### AIM OF THE TASK
Reproduce the data below in full and exclude every picture.

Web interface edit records
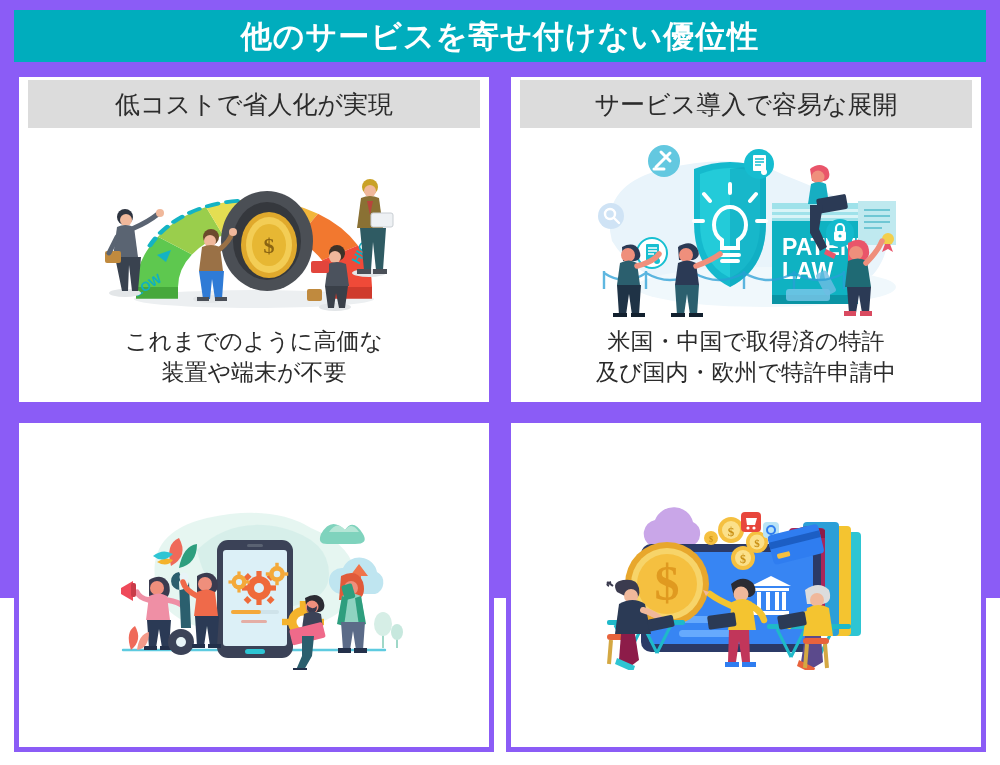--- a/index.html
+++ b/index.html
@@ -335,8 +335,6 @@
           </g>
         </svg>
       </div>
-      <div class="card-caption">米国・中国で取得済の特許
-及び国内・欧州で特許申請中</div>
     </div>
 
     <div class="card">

### THE COMPLETED TASK
--- a/index.html
+++ b/index.html
@@ -335,8 +335,6 @@
           </g>
         </svg>
       </div>
-      <div class="card-caption">米国・中国で取得済の特許
-及び国内・欧州で特許申請中</div>
     </div>
 
     <div class="card">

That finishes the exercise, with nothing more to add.